• Brief
Collect every line in the records below that contains the word "slice".

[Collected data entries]
□ □ □

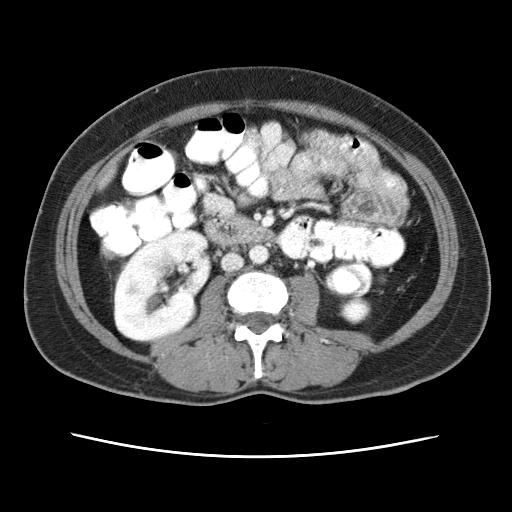
Contrast-enhanced abdominal CT (liver protocol), one axial slice. Position 1 of 79 along the scan axis. Reconstruction kernel STANDARD. Soft-tissue window (W 400 / L 40 HU). 2.5 mm slice thickness. 512 × 512 image matrix. Case-level facts recorded for this patient, not image findings: diagnosis: hepatocellular carcinoma (patient treated with transarterial chemoembolisation; whether this scan precedes or follows treatment is not stated here); TNM stage (as recorded): Stage-I.
Outlined on this slice (semi-automatic segmentation, software-assisted and operator-edited):
- abdominal aorta: box from (x=248, y=245) to (x=268, y=264) px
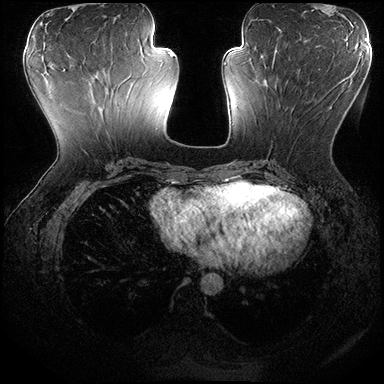
Breast MRI (dynamic contrast-enhanced), one axial slice. Dynamic contrast-enhanced series, time point 2 of 8 at this slice position (early post-contrast). 3 T. TE 2.3 ms, TR 4.4 ms. 1 mm slice thickness. 384 × 384 image matrix. Female patient.
Outlined on this slice (semi-automatic segmentation, software-assisted and operator-edited):
- enhancing-tissue mask used for the functional tumour volume (all voxels passing the contrast-enhancement thresholds inside the analysis volume; usually the tumour): bounding box (x1, y1, x2, y2) in pixels: (265, 72, 348, 108)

□ □ □

• The answer
Contrast-enhanced abdominal CT (liver protocol), one axial slice. Position 1 of 79 along the scan axis. Reconstruction kernel STANDARD. Soft-tissue window (W 400 / L 40 HU). 2.5 mm slice thickness. 512 × 512 image matrix. Case-level facts recorded for this patient, not image findings: diagnosis: hepatocellular carcinoma (patient treated with transarterial chemoembolisation; whether this scan precedes or follows treatment is not stated here); TNM stage (as recorded): Stage-I.
Outlined on this slice (semi-automatic segmentation, software-assisted and operator-edited):
Breast MRI (dynamic contrast-enhanced), one axial slice. Dynamic contrast-enhanced series, time point 2 of 8 at this slice position (early post-contrast). 3 T. TE 2.3 ms, TR 4.4 ms. 1 mm slice thickness. 384 × 384 image matrix. Female patient.
Outlined on this slice (semi-automatic segmentation, software-assisted and operator-edited):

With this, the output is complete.